# Selected extract
A visit to the Tate Liverpool also by the Docks was next – like the Tate Modern it focuses on contemporary art and I was glad to be able to see the Keith Haring exhibit which I had just missed on my visit to Melbourne earlier this year. I also got the pink triangle t shirt!

Keith Haring artworks

A Matisse from the permanent collection plus some more Kusama dots of light – because I love her!

The British Music Experience – which moved to Liverpool from London was probably my biggest disappointment. Somehow it just didn’t work very well (and of course I have been spoiled by the superlative Cleveland Rock and Roll Hall of Fame which is super fab. I amused myself of checking out “my era” and the album covers and clothes I remember well.

Some great memories at the BME

Back to the Beatles. On the advice of my friend Sylvie, I had pre-booked the National Trust’s tour to the homes where John Lennon and Paul McCartney grew up. Only this tour lets you inside both houses with two excellent guides who take you through what it was like growing up in these houses and their early years and you get to see the rooms where many well known early tunes were written. Lots of great photos inside taken my Paul’s brother Mike and all sorts of stories too. Both of them lost a parent when they were young. It was very cool and interesting – has to be pre-booked online. Lasted 2.5 hours.

The houses where John and Paul grew up. Only John gets the blue plaque – you have to be dead for more than 20 years for one of them.

Again on the advice of my friend Ann this time I took the Mersey Metro to Port Sunlight about 20 minutes away. This is where what is now known as Unilever started his empire but what makes him and this place so interesting is that he didn’t just build a soap factory but he also built an entire village, school, church, pub, leisure centre etc for his workers and as long as they retired with the company they could stay in their houses. He also introduced old age pensions and medical cover and allowed women to work (but only if they were single or widowed:) – it was the late 1800s! Beautiful place where people still live and work at the factory and locally. Everyone from the royal family at the time and beyond came to visit this experiment!

Lord Lever understood the power of advertising – both locally and globally. Love the fancy gear they ladies are wearing to do the washing!

The grounds and some of the houses in Port Sunlight

All the houses are different in design and so are the front door colours. Individuality was encouraged.

The Lever soap factory and people working in it today

Also good to stop by at the Lady Lever art gallery – also funded by him. Great art collection.

Lady Lever Gallery at Port Sunlight

Now that I had figured out the Mersey Metro system I decided to get good use out of my GBP 5.30 unlimited day pass and headed out to Crosby to see Another Place by Anthony Gormley on 1.5 miles of fabulous beach. I’d been advised to check to tides so that I could see all the 100 life size male nudes that are scattered at various points (some disappear as the tide comes in which would be very Reggie Perrin to see). It is well worth visiting – walking along the beach was lovely as it was a warm day and these pieces are very thought provoking. This was his first (and was meant to be temporary) large installation of nude men – there are a few different ones around the world now.

A visit to a local theatre is always a must whenever I can make it happen so was pleased to visit the Liverpool Empire theatre (holds 2500 people) to see the Motown Story – seen it before; liked it then, liked it now.

Final art gallery visit was to the Walker Gallery (Liverpool is pretty darned good for art and culture). Excellent and broad collection of masters and also a lot of pre-raphaelite which I am quite fond of – so here we go.

Rembrandt and Cranach to name a couple of the famous names!

Love all this whimsy and color

More pre Raphael it’s plus the tinted Venus (kind of browny colored to look more human?) and a Lucien Freud

Also the famous “When did you last see your Father painting is here”

So yes I crammed a lot into my 3.5 days here but still had plenty of time to enjoy what I visited. Highly recommended that you visit Liverpool for something different.

# Exercise goal
Please update the Liverpool trip account by writing out everything from "Back to the" down to "Lasted 2.5 hours." with "excellent" changed to "knowledgeable". Work from the Liverpool trip account alone, with no outside knowledge.

# Data to examine
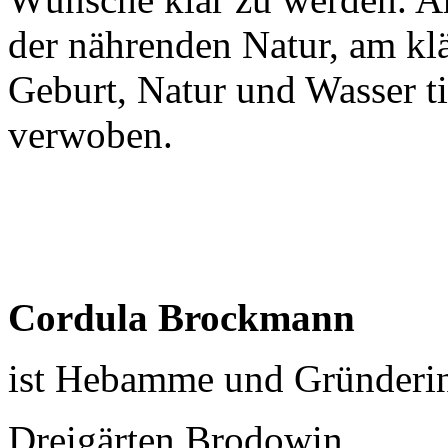
der nährenden Natur, am klä
Geburt, Natur und Wasser t
verwoben.
Cordula Brockmann
ist Hebamme und Gründerin
Dreigärten Brodowin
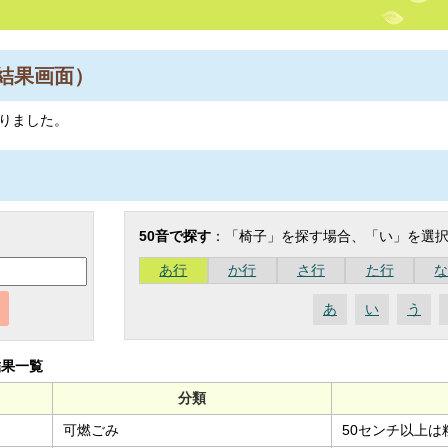
結果画面）
りました。
50音で探す
：「椅子」を探す場合、「い」を選
あ行
か行
さ行
た行
あ
い
う
結果一覧
分類
可燃ごみ
50センチ以上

# Written solution
Back to the Beatles. On the advice of my friend Sylvie, I had pre-booked the National Trust’s tour to the homes where John Lennon and Paul McCartney grew up. Only this tour lets you inside both houses with two knowledgeable guides who take you through what it was like growing up in these houses and their early years and you get to see the rooms where many well known early tunes were written. Lots of great photos inside taken my Paul’s brother Mike and all sorts of stories too. Both of them lost a parent when they were young. It was very cool and interesting – has to be pre-booked online. Lasted 2.5 hours.